Le 12 avril 2022, l’ASN a mené une inspection réactive afin de questionner la gestion de l’événement et les décisions prises par l’exploitant pour rétablir la disponibilité de la turbopompe du circuit ASG et replier le réacteur. L’ASN a constaté que les décisions prises ont conduit à un dépassement du délai de réparation de la turbopompe du circuit ASG du réacteur 5, sans que le réacteur n’ait été conduit vers un état dans lequel la turbopompe n’aurait plus été plus requise. La réparation de la turbopompe s’est terminée le 15 avril 2022.
En l’absence de situation nécessitant l’utilisation de la turbopompe du circuit ASG entre le 12 et le 15 avril 2022, cet événement n’a eu aucune conséquence sur l’installation, l’environnement, ou le personnel. Toutefois, compte tenu du non-respect prolongé du délai de réparation de la turbopompe du circuit ASG imposé par les STE, mettant en évidence des lacunes de culture de sûreté, cet événement a été classé au niveau 1 de l’échelle INES.
En savoir plus :
Inspection du 12/04/2022 - Centrale nucléaire du Bugey Réacteurs de 900 MWe - EDF : Conduite normale - INSSN-LYO-2022-0835.pdf (PDF - 488.63 Ko )
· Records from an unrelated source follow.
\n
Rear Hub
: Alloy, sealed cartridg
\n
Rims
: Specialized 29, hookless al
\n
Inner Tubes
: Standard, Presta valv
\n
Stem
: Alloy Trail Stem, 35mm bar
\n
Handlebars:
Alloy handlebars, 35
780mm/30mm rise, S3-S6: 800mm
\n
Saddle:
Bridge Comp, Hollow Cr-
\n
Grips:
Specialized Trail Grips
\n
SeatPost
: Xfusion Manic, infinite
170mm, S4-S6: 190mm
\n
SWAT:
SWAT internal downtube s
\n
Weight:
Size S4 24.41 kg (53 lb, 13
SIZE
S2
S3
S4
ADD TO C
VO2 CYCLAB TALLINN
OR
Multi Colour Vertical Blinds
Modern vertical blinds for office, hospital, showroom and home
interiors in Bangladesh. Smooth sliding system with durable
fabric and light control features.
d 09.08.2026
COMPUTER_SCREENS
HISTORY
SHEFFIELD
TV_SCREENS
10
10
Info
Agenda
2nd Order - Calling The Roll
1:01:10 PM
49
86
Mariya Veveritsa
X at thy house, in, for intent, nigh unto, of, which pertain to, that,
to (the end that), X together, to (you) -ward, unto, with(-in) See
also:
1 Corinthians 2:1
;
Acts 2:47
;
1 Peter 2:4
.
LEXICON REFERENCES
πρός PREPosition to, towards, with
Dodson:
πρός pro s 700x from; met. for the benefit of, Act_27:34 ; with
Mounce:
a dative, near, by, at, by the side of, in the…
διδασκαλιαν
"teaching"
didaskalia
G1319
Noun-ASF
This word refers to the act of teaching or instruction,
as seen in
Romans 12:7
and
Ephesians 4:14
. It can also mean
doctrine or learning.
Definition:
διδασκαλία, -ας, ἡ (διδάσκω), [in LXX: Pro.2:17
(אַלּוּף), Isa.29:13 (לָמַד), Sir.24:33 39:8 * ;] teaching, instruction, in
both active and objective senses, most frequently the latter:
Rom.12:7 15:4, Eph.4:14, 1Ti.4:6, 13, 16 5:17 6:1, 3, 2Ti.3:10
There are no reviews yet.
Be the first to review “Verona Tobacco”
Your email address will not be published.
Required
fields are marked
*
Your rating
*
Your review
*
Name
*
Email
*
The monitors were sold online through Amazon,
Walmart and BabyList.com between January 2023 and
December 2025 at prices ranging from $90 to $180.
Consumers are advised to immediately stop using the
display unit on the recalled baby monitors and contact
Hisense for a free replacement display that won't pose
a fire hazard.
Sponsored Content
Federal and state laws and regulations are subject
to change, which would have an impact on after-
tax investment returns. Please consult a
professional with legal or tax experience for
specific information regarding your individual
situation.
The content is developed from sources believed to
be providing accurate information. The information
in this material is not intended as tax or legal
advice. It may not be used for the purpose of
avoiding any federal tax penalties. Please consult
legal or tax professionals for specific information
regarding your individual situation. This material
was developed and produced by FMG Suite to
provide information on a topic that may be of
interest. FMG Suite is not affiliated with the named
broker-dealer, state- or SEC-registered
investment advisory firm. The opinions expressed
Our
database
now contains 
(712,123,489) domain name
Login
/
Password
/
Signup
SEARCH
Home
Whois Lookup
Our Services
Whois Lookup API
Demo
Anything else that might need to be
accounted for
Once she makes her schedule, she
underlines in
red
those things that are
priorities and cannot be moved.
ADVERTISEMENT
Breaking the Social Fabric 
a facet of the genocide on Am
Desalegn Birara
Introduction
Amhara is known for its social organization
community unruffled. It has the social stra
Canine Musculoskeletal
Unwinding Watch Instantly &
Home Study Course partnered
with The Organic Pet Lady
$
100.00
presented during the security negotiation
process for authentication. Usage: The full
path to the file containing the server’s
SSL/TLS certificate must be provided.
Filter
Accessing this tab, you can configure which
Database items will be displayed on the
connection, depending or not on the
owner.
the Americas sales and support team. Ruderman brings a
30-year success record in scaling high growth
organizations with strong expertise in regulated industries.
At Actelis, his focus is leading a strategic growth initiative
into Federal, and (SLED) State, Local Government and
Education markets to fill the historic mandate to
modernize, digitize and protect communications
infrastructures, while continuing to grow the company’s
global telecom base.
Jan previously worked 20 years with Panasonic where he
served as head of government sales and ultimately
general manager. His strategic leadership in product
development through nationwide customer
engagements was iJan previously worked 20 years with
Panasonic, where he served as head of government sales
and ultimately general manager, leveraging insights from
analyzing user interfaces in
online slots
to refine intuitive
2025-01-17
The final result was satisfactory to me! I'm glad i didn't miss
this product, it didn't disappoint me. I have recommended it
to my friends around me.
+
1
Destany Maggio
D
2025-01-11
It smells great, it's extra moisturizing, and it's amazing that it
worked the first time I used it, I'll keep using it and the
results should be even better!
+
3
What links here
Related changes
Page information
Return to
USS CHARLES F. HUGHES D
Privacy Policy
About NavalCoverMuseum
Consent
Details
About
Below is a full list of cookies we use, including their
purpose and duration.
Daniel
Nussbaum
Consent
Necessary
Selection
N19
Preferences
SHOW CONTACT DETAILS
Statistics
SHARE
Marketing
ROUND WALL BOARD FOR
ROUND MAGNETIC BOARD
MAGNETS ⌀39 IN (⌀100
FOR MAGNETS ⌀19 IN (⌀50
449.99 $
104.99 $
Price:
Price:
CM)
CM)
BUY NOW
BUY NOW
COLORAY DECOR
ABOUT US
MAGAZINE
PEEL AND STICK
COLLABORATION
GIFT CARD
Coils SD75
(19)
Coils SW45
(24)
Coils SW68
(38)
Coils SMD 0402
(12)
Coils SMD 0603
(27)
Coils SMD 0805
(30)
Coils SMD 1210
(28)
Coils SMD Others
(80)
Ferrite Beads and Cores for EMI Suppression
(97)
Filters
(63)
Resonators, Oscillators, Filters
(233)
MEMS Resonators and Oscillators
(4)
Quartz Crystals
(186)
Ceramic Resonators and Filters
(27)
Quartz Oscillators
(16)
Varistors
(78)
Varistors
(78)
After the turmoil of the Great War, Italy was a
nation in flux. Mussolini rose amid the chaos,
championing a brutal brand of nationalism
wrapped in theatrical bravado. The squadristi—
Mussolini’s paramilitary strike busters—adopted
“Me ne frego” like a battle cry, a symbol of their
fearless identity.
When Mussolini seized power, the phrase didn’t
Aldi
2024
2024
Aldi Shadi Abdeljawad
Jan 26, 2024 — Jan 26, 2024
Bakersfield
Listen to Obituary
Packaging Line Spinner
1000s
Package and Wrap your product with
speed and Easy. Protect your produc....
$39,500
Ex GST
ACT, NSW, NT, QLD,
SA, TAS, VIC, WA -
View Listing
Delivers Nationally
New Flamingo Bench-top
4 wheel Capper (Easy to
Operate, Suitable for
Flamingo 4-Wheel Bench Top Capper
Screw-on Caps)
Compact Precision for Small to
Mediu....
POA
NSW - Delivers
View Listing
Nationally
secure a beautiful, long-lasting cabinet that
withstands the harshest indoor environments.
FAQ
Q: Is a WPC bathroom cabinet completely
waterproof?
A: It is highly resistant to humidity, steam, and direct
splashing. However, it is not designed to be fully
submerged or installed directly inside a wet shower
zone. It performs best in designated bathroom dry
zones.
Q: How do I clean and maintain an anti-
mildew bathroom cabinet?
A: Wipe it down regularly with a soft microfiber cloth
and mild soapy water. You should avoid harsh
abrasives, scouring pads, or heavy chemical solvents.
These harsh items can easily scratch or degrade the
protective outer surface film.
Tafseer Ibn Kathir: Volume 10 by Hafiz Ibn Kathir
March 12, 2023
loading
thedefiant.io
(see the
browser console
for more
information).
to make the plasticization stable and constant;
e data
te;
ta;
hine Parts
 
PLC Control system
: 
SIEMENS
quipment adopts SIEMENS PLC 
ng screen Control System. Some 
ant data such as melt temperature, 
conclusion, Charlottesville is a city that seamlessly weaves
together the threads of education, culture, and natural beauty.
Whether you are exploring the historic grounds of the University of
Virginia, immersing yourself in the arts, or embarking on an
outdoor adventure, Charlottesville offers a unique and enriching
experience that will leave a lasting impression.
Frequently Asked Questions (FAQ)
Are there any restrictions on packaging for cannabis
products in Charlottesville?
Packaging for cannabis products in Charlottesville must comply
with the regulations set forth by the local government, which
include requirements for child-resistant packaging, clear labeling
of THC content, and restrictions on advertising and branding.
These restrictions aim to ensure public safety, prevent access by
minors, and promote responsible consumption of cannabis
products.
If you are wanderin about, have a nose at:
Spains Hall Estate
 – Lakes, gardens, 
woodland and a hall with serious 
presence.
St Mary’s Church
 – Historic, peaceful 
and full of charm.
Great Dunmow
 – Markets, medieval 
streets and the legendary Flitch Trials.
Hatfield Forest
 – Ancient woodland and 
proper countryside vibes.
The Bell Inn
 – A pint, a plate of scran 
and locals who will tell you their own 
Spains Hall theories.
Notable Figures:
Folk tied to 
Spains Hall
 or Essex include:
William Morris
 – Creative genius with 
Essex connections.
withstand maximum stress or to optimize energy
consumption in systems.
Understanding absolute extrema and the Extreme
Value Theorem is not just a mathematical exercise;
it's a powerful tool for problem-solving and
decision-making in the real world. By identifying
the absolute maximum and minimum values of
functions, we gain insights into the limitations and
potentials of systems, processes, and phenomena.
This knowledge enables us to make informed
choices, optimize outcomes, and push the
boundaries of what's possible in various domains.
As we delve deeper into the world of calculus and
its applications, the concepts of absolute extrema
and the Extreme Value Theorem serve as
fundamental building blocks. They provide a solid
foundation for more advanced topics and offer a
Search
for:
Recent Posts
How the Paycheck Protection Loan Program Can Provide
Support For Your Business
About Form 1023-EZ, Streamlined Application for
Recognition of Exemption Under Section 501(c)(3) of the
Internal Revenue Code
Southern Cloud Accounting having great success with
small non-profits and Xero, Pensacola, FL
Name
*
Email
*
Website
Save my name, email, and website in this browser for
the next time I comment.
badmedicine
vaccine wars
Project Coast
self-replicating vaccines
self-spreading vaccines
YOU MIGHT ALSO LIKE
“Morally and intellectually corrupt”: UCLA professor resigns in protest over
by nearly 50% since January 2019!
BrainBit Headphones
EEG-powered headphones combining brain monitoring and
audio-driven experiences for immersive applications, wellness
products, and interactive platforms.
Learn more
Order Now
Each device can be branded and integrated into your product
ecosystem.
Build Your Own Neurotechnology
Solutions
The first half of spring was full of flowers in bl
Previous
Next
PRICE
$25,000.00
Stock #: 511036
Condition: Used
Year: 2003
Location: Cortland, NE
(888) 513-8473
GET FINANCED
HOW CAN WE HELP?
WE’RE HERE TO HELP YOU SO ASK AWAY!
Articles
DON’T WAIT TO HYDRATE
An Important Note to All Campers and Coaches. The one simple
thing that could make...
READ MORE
[1] La sûreté nucléaire est l’ensemble des dispositions techniques et des mesures d’organisation relatives à la conception, à la construction, au fonctionnement, à l’arrêt et au démantèlement des installations nucléaires de base, ainsi qu’au transport des substances radioactives, prises en vue de prévenir les accidents ou d’en limiter les effets. https://www.asn.fr/Lexique/S/Surete-nucleaire
[2] Événements significatifs : incidents ou accidents présentant une importance particulière en matière, notamment, de conséquences réelles ou potentielles sur les travailleurs, le public, les patients ou l’environnement. https://www.asn.fr/Lexique/E/Evenement-significatif
[3] Événements significatifs : incidents ou accidents présentant une importance particulière en matière, notamment, de conséquences réelles ou potentielles sur les travailleurs, le public, les patients ou l’environnement. https://www.asn.fr/Lexique/E/Evenement-significatif
[4] La sûreté nucléaire est l’ensemble des dispositions techniques et des mesures d’organisation relatives à la conception, à la construction, au fonctionnement, à l’arrêt et au démantèlement des installations nucléaires de base, ainsi qu’au transport des substances radioactives, prises en vue de prévenir les accidents ou d’en limiter les effets. https://www.asn.fr/Lexique/S/Surete-nucleaire
[5] Les générateurs de vapeur sont des échangeurs thermiques entre l’eau du circuit primaire, portée à une température et une pression élevées dans le cœur du réacteur et l’eau du circuit secondaire qui se transforme en vapeur et alimente la turbine. Le circuit d’alimentation de secours des générateurs de vapeur (ASG) intervient en cas de défaillance du circuit d’alimentation normale des générateurs de vapeur pour évacuer la puissance résiduelle du cœur du réacteur et refroidir le circuit primaire. Ce circuit est équipé de plusieurs systèmes de pompes redondantes.
[6] ASG : Le circuit d’alimentation de secours des générateurs de vapeur a pour rôle d’alimenter en eau les générateurs de vapeur et ainsi évacuer la chaleur dégagée par le réacteur en cas d’indisponibilité du circuit d’eau normal et lors des phases d’arrêt du réacteur.